Telling a child of 14 that he or she isn’t bright enough to do O-levels would be an irreparable blow to their self-esteem.

Much better to have a unitary system in which all children do the same exams, even if that means they have to be quite easy in order to be fully ‘inclusive’.

Inclusive. It’s one of those ghastly, politically correct words that have survived the demise of New Labour.

Schools have got to be ‘inclusive’ these days. That means wheelchair ramps, the complete works of Alice Walker in the school library (though no Mark Twain) and a Special Educational Needs Department that can cope with everything from dyslexia to Münchausen syndrome by proxy.

He went on to say:

If Gove is serious about wanting to bring back O-levels, the government will have to repeal the Equalities Act because any exam that isn’t ‘accessible’ to a functionally illiterate troglodyte with a mental age of six will be judged to be ‘elitist’ and therefore forbidden by Harman’s Law.

Young faced a twitterstorm of criticism following his comments, forcing him to defend himself on his personal blog yet not on the Spectator website.

These comments could cause trouble for Young, considering he co-founded the West London Free School and is currently trying to push his book entitled ‘How to Set Up a Free School’.

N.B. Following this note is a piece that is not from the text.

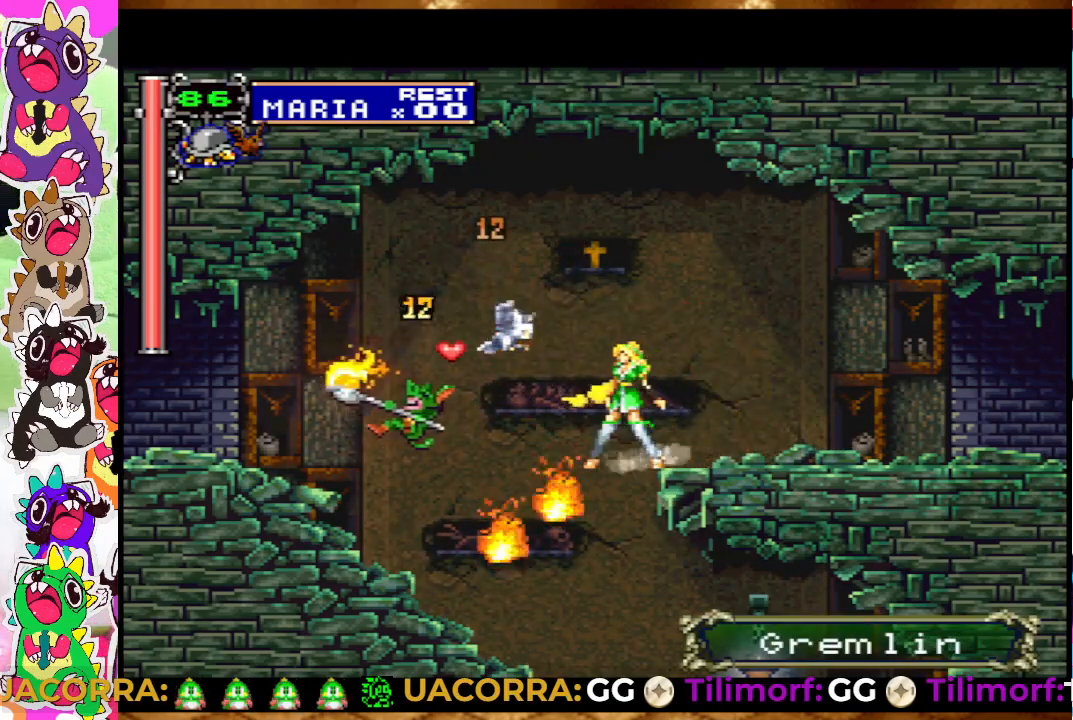
{"buttons": ["DPAD_RIGHT"], "left_stick": "center", "right_stick": "center", "events": [[400, "DPAD_LEFT", "down"], [450, "DPAD_LEFT", "up"], [483, "DPAD_RIGHT", "down"]]}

Education consultant Matt Pearson wrote:

Put simply Young cannot have his cake and eat it.  He has a perfect right to argue that some children are illiterate savages with no hope of redemption, or they come saddled with physical or mental disabilities which will drag education down to a hopeless pool of mediocrity.  But arguing that his school can be genuinely comprehensive and non-selective whilst holding these opinions is simply not tenable.

One tweeter wrote:

“Wonder what the PM, father of a disabled child, thinks of Toby Young’s opinion on disabled access. Still a top choice to run a school, Dave?”

The education secretary is having enough trouble trying to attract children to his free schools, the last thing he needs is one of his free school ambassadors tarring the initiative even further.